#### [SELECTED TEXT]
....................
Re: [clue] I-D Action: draft-ietf-clue-telepresence-requirements-04.txt

Hello Paul,

There was a bounding attribute "the scene area" which was removed. As I 
mentioned at the time the idea was to give an indication of how the 
capture areas were located in the room.

With regards to audio I think we need to revisit that with respect to 
the spatial attributes.

Regards, Christian

On 19/07/2013 12:42 AM, Paul Kyzivat wrote:
> Christian,
>
> You raise a point that has bothered me for some time:
>
> We describe the spatial attributes of a capture by point of capture 
> and area of capture (a quadrilateral). Implicitly this describes an 
> unbounded pyramid. In reality, it is bounded by the geometry of the 
> room and the stuff in it, but we don't have that info. This pyramid 
> may be meaningful in some sense for video, though we lack other 
> information such as depth of field. But as John replied, I guess it 
> means very little for audio.
....................
#### [INSTRUCTIONS TO FOLLOW]
In the mailing list reply above, transcribe the text starting with "Re: [clue] I-D" and going on through "the spatial attributes.".

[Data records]
....................
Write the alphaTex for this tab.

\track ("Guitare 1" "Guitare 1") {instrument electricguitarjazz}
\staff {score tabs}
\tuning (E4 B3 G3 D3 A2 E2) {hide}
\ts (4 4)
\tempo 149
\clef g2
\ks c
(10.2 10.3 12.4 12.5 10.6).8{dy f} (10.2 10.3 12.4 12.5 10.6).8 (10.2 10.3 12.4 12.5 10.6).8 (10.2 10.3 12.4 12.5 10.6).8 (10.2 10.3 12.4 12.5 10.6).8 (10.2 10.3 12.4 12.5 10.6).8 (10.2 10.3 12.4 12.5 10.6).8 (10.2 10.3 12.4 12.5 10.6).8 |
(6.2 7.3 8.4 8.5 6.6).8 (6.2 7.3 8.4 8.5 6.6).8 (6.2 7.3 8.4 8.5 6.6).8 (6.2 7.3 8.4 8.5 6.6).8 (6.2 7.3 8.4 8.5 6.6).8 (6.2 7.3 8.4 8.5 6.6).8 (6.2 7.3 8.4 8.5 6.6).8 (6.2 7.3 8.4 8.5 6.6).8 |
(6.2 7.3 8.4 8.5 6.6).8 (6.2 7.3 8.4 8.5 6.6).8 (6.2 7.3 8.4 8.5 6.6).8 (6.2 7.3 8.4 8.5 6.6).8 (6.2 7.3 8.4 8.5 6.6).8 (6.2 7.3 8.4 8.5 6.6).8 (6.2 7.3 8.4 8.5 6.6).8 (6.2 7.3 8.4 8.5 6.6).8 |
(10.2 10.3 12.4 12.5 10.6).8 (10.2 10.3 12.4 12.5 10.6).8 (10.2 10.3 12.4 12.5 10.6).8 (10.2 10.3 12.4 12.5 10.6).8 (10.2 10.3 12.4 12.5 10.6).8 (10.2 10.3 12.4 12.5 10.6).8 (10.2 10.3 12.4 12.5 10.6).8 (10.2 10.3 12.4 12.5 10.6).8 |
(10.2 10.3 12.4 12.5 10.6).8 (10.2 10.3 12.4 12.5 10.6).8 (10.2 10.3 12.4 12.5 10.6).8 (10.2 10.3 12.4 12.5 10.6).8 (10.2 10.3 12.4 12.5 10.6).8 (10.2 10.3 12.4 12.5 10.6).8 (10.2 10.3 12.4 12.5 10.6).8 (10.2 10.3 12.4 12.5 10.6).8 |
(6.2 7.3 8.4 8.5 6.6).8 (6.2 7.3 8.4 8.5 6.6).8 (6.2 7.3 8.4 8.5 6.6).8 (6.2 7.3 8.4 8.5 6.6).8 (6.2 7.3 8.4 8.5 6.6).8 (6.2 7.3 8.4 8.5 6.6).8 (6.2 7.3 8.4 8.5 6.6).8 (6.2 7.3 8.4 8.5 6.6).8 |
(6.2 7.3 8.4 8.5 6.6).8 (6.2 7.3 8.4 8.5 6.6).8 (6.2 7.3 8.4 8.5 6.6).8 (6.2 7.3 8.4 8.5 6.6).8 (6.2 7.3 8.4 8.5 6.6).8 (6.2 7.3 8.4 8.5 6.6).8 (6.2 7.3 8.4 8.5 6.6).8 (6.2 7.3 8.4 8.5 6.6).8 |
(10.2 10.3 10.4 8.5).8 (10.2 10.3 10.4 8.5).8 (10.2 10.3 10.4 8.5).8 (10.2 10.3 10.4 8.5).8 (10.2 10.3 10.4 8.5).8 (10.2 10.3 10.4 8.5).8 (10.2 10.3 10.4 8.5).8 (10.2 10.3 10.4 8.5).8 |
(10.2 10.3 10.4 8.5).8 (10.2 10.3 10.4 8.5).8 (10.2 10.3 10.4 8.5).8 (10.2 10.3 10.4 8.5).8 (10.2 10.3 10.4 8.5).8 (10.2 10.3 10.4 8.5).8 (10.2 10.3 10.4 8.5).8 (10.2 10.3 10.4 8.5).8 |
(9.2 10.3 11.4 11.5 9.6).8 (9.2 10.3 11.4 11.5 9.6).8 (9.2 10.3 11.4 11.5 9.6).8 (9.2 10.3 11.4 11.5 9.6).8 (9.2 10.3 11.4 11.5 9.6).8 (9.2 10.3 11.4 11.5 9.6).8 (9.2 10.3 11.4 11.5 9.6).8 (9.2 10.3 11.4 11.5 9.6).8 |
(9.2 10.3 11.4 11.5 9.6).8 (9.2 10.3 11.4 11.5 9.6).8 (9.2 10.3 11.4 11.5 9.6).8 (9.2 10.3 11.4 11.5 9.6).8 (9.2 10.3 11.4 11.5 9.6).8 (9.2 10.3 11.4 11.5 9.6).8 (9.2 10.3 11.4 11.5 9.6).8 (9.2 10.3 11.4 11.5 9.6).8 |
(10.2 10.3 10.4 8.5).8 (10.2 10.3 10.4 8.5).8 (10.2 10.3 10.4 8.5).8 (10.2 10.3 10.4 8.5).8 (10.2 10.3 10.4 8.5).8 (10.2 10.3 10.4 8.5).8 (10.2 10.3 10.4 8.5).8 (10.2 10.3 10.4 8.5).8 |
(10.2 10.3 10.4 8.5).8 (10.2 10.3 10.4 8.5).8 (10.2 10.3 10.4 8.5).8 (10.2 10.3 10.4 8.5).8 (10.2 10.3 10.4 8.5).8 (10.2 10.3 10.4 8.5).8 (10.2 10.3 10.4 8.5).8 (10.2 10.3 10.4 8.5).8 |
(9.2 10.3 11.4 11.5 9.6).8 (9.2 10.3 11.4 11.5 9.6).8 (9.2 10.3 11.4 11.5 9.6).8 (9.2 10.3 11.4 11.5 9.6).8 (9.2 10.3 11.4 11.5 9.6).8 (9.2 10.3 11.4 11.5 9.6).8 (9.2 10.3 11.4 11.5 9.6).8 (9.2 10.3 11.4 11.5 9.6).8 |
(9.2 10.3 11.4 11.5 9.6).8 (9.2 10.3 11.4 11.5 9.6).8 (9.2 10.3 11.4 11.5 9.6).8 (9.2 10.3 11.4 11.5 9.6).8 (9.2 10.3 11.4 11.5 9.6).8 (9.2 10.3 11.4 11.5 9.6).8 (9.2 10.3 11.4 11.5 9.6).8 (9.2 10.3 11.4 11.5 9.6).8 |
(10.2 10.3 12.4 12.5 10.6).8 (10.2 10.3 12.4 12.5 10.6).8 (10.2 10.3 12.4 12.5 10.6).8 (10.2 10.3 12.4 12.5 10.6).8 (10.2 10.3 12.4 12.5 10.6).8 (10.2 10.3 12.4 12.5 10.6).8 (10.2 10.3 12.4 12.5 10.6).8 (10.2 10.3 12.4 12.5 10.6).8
....................
#### [THE OUTPUT]
Re: [clue] I-D Action: draft-ietf-clue-telepresence-requirements-04.txt

Hello Paul,

There was a bounding attribute "the scene area" which was removed. As I 
mentioned at the time the idea was to give an indication of how the 
capture areas were located in the room.

With regards to audio I think we need to revisit that with respect to 
the spatial attributes.